Th17, a CD4+ effector T cell population, has been linked to chronic inflammatory diseases involving Th1 cells including psoriasis, rheumatoid arthritis, and inflammatory bowel disease [117]. Recent studies have shown the presence of Th17 in the lung and peripheral blood of patients with active sarcoidosis [116]. Presence of these cells likely play a role in the chronic inflammatory state found in sarcoidosis [117].

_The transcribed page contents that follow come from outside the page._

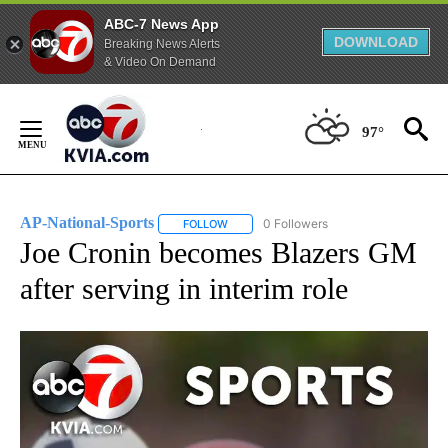
ABC-7 News App
DOWNLOAD
Breaking News Alerts
& Video On Demand
Skip
to
97°
Content
AP-National-Sports
0 Followers
FOLLOW
FOLLOW "AP-NATIONAL-SPORTS" TO REC
Joe Cronin becomes Blazers GM
after serving in interim role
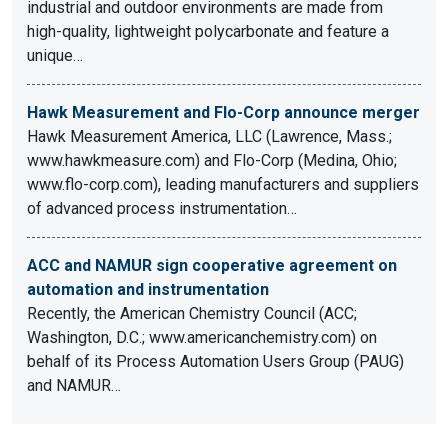
industrial and outdoor environments are made from
high-quality, lightweight polycarbonate and feature a
unique…
Hawk Measurement and Flo-Corp announce merger
Hawk Measurement America, LLC (Lawrence, Mass.;
www.hawkmeasure.com) and Flo-Corp (Medina, Ohio;
www.flo-corp.com), leading manufacturers and suppliers
of advanced process instrumentation…
ACC and NAMUR sign cooperative agreement on
automation and instrumentation
Recently, the American Chemistry Council (ACC;
Washington, D.C.; www.americanchemistry.com) on
behalf of its Process Automation Users Group (PAUG)
and NAMUR…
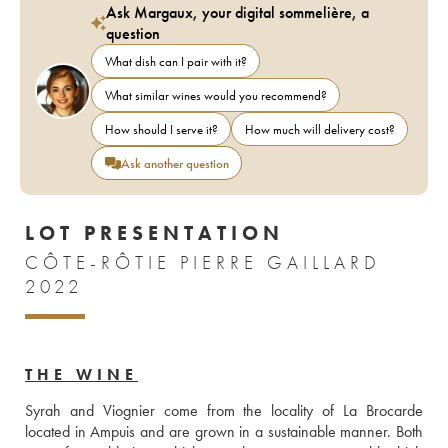
Ask Margaux, your digital sommelière, a
question
What dish can I pair with it?
What similar wines would you recommend?
How should I serve it?
How much will delivery cost?
Ask another question
LOT PRESENTATION
CÔTE-RÔTIE PIERRE GAILLARD
2022
THE WINE
Syrah and Viognier come from the locality of La Brocarde 
located in Ampuis and are grown in a sustainable manner. Both 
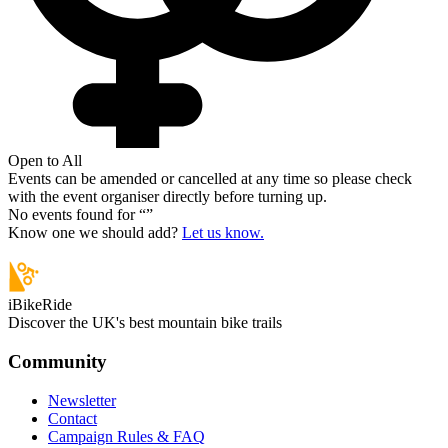
Open to All
Events can be amended or cancelled at any time so please check
with the event organiser directly before turning up.
No events found for “
”
Know one we should add?
Let us know.
iBikeRide
Discover the UK's best mountain bike trails
Community
Newsletter
Contact
Campaign Rules & FAQ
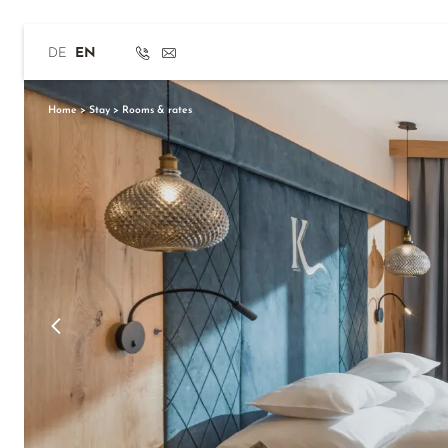
Home
>
Stay
>
Rooms & rates
DE
EN
Home
>
Stay
>
Rooms & rates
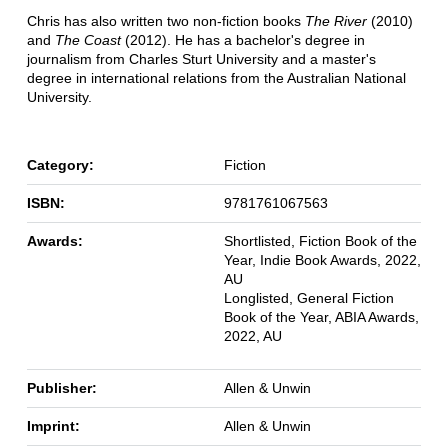
Chris has also written two non-fiction books
The River
(2010)
and
The Coast
(2012). He has a bachelor's degree in
journalism from Charles Sturt University and a master's
degree in international relations from the Australian National
University.
Category:
Fiction
ISBN:
9781761067563
Awards:
Shortlisted, Fiction Book of the
Year, Indie Book Awards, 2022,
AU
Longlisted, General Fiction
Book of the Year, ABIA Awards,
2022, AU
Publisher:
Allen & Unwin
Imprint:
Allen & Unwin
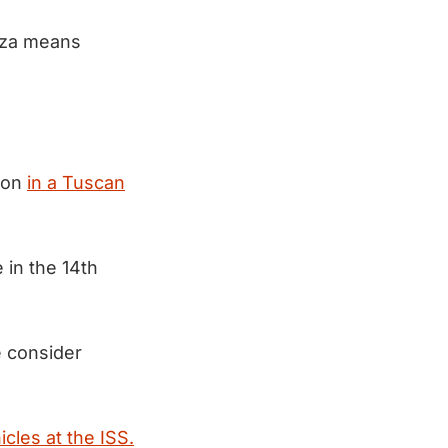
aza means
tion
in a Tuscan
 in the 14th
 consider
hicles at the ISS.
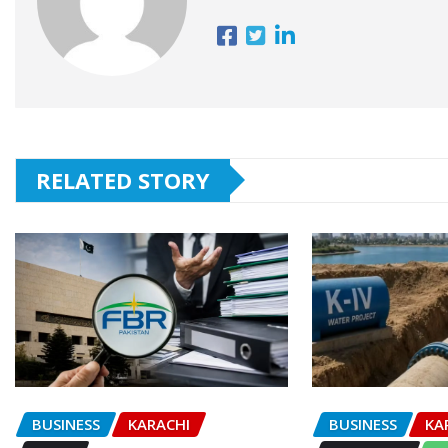
RELATED STORY
BUSINESS
KARACHI
BUSINESS
KA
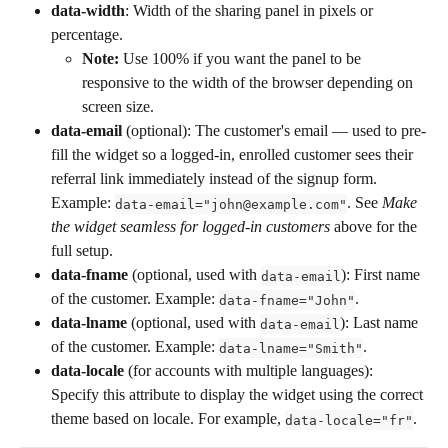
data-width
: Width of the sharing panel in pixels or 
percentage.
Note:
 Use 100% if you want the panel to be 
responsive to the width of the browser depending on 
screen size.
data-email
 (optional): The customer's email — used to pre-
fill the widget so a logged-in, enrolled customer sees their 
referral link immediately instead of the signup form. 
Example: 
. See 
Make 
data-email="john@example.com"
the widget seamless for logged-in customers
 above for the 
full setup.
data-fname
 (optional, used with 
): First name 
data-email
of the customer. Example: 
.
data-fname="John"
data-lname
 (optional, used with 
): Last name 
data-email
of the customer. Example: 
.
data-lname="Smith"
data-locale
 (for accounts with multiple languages): 
Specify this attribute to display the widget using the correct 
theme based on locale. For example, 
.
data-locale="fr"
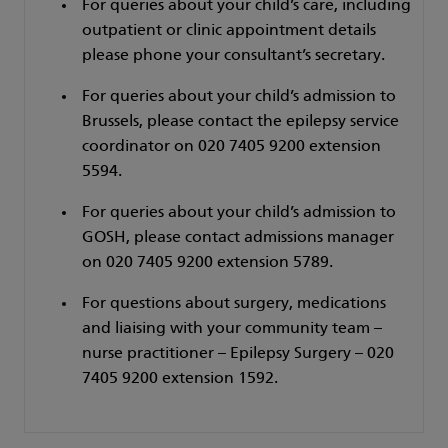
For queries about your child’s care, including
outpatient or clinic appointment details
please phone your consultant’s secretary.
For queries about your child’s admission to
Brussels, please contact the epilepsy service
coordinator on 020 7405 9200 extension
5594.
For queries about your child’s admission to
GOSH, please contact admissions manager
on 020 7405 9200 extension 5789.
For questions about surgery, medications
and liaising with your community team –
nurse practitioner – Epilepsy Surgery – 020
7405 9200 extension 1592.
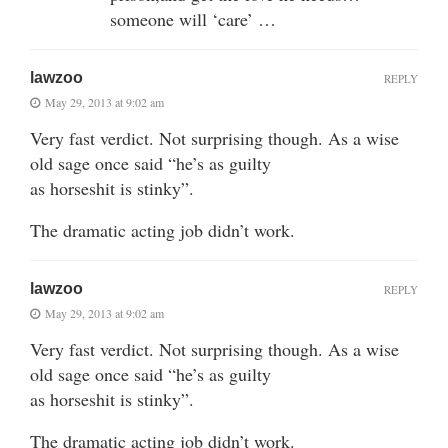
someone will ‘care’ …
lawzoo
REPLY
May 29, 2013 at 9:02 am
Very fast verdict. Not surprising though. As a wise
old sage once said “he’s as guilty
as horseshit is stinky”.
The dramatic acting job didn’t work.
lawzoo
REPLY
May 29, 2013 at 9:02 am
Very fast verdict. Not surprising though. As a wise
old sage once said “he’s as guilty
as horseshit is stinky”.
The dramatic acting job didn’t work.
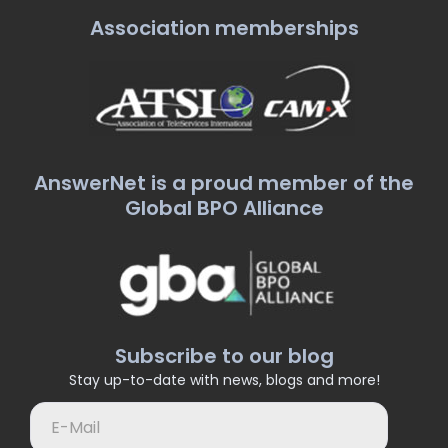
Association memberships
AnswerNet is a proud member of the
Global BPO Alliance
Subscribe to our blog
Stay up-to-date with news, blogs and more!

It is known that 8–21 % of patients with common variable immunodeficiency (CVID) develop a granulomatous disease resembling sarcoidosis [94]. Since CVID is not a single entity but rather a heterogeneous syndrome, a retrospective study correlating patients with granulomatous disease and specific immunologic derangement may provide some clues in the pathogenesis of sarcoidosis. Some CVID patients develop hyperproliferation of CD4⁺ cells, yet some have increased apoptosis of CD4⁺ cells. Sixty percent of patients have a diminished response to T cell receptor stimulation and expression of CD25, the receptors for IL-2.

Many individuals require no treatment, though the decision to treat depends on the site and severity of organ involvement [122]. There are numerous anecdotal and case series that discuss the treatment of sarcoidosis but few clinical trials. The mainstay therapy includes corticosteroids. Other commonly used agents include minocycline (particularly for cutaneous sarcoidosis), anti-malarials, methotrexate, and TNF-alpha agents [95, 122]. Paradoxically, several reports have noted the appearance of cutaneous sarcoid lesions while on TNF-alpha therapy for other diseases [123, 124].